**BRIEF:**
Take the listing below and write it out again exactly, skipping any picture that it holds.

PROVIDED RECORDS: Begin

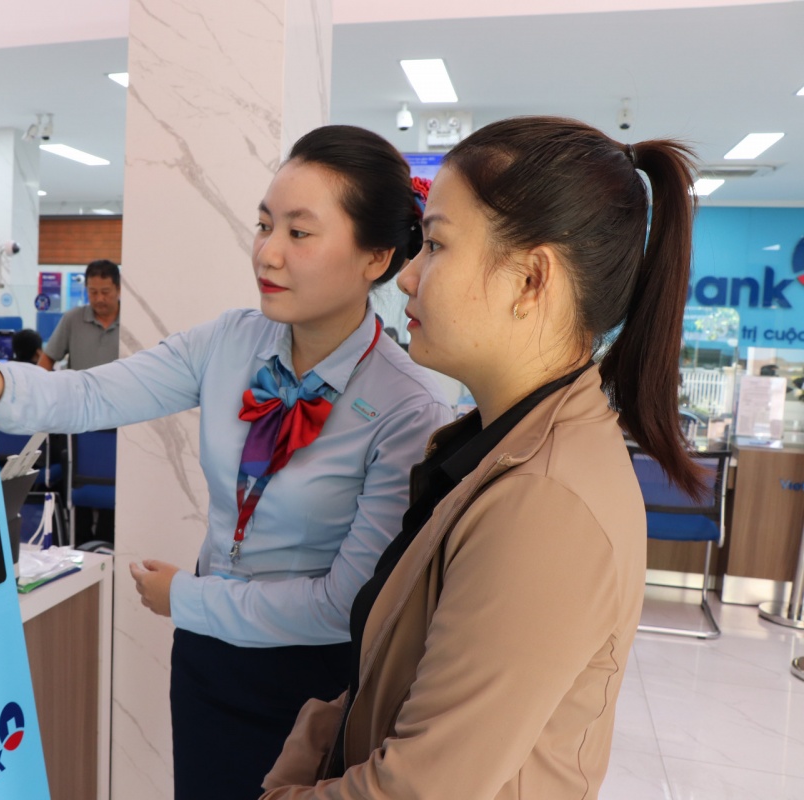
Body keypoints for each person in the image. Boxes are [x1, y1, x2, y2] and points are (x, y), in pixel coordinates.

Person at [0, 125, 452, 799]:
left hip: (313, 684)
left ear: (375, 257)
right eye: (264, 225)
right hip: (208, 662)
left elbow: (342, 606)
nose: (267, 252)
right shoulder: (230, 342)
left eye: (299, 233)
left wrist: (185, 597)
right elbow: (93, 393)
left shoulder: (406, 406)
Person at [261, 116, 706, 799]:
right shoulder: (493, 446)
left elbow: (418, 789)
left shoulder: (546, 504)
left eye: (436, 244)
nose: (408, 277)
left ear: (530, 280)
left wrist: (285, 783)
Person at [38, 259, 121, 371]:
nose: (99, 299)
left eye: (105, 292)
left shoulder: (130, 321)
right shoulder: (73, 319)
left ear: (118, 289)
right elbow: (47, 359)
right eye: (93, 292)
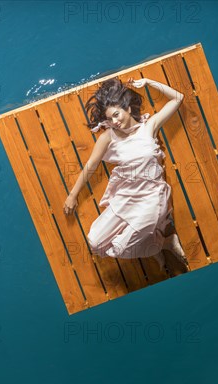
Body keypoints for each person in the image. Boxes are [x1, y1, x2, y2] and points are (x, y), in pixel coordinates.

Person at [63, 77, 187, 271]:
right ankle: (157, 245)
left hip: (151, 198)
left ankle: (165, 243)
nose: (114, 121)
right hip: (125, 198)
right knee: (95, 243)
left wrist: (148, 82)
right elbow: (91, 165)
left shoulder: (149, 127)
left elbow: (178, 98)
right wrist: (72, 195)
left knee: (120, 248)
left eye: (116, 114)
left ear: (127, 108)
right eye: (110, 119)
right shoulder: (108, 137)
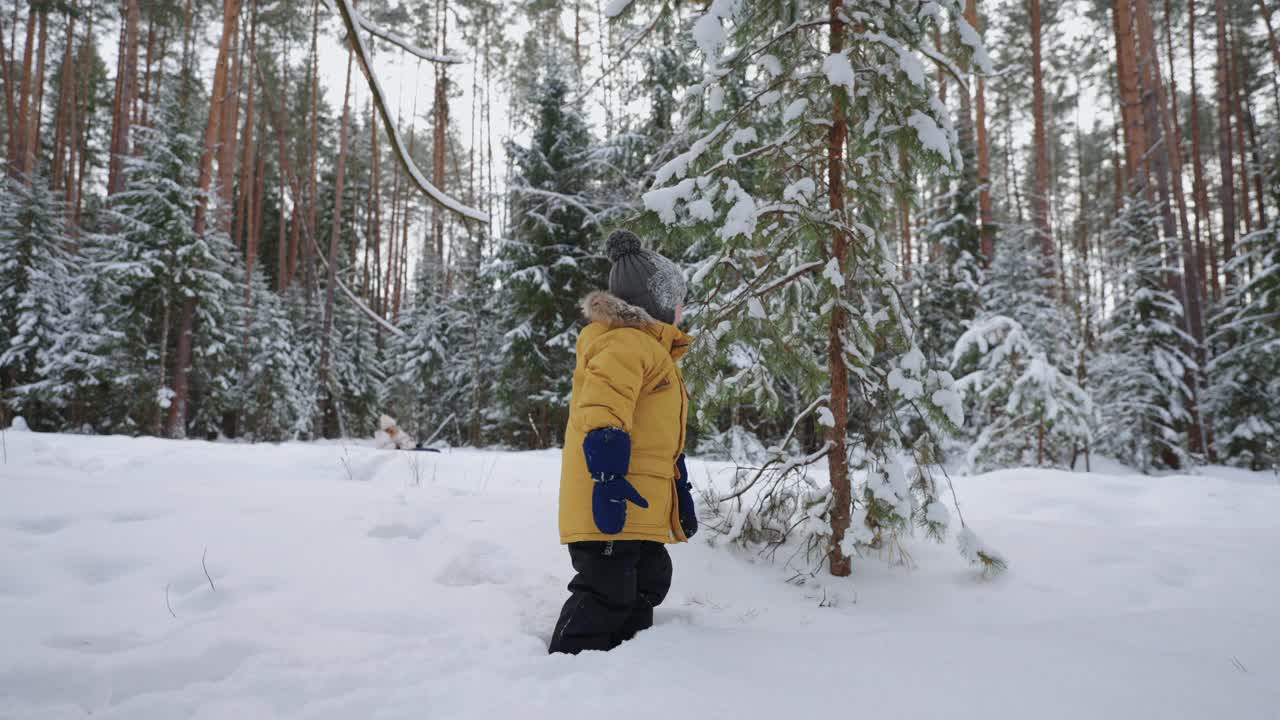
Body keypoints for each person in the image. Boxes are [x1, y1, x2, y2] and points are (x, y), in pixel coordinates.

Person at [547, 229, 699, 655]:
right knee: (607, 589)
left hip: (639, 502)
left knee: (648, 582)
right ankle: (567, 667)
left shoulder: (654, 353)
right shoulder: (627, 345)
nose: (683, 309)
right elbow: (602, 409)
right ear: (658, 303)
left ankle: (630, 660)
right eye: (678, 300)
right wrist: (607, 474)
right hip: (609, 495)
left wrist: (678, 488)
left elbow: (660, 436)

PROVIDED RECORDS: End

**FINISHED TASK:**
Body keypoints for each person in the image. Boxes are [x1, y1, x2, y2] and points are (x, y), in pixel coordinates.

Person at [0, 125, 452, 799]:
left hip: (313, 684)
left ear: (375, 257)
right eye: (264, 225)
right hip: (208, 662)
left elbow: (342, 606)
nose: (267, 252)
right shoulder: (230, 342)
left eye: (299, 233)
left wrist: (185, 597)
right elbow: (93, 393)
left shoulder: (406, 406)
Person at [261, 116, 706, 799]:
right shoulder: (493, 446)
left elbow: (418, 789)
left shoulder: (546, 504)
left eye: (436, 244)
nose: (408, 277)
left ear: (530, 280)
left wrist: (285, 783)
Person at [38, 259, 121, 371]:
nose: (99, 299)
left eye: (105, 292)
left shoulder: (130, 321)
right shoulder: (73, 319)
left ear: (118, 289)
right elbow: (47, 359)
right eye: (93, 292)
Body keypoints for each person in the image. Boxes are [x1, y1, x2, y2] and points are (x, y), in pixel coordinates.

Person at [63, 77, 187, 271]:
right ankle: (157, 245)
left hip: (151, 198)
left ankle: (165, 243)
nose: (114, 121)
right hip: (125, 198)
right knee: (95, 243)
left wrist: (148, 82)
right elbow: (91, 165)
left shoulder: (149, 127)
left elbow: (178, 98)
right wrist: (72, 195)
left knee: (120, 248)
left eye: (116, 114)
left ear: (127, 108)
right eye: (110, 119)
right shoulder: (108, 137)
Body keypoints for each person in the image. Boxes are [x1, y1, x2, y2] and points are (x, y), in pixel coordinates.

Person at [547, 229, 699, 655]:
right knee: (607, 589)
left hip: (639, 502)
left knee: (648, 582)
right ankle: (567, 667)
left shoulder: (654, 353)
right shoulder: (627, 345)
nose: (683, 309)
right elbow: (602, 409)
right ear: (658, 303)
left ankle: (630, 660)
right eye: (678, 300)
right wrist: (607, 474)
right hip: (609, 495)
left wrist: (678, 488)
left elbow: (660, 436)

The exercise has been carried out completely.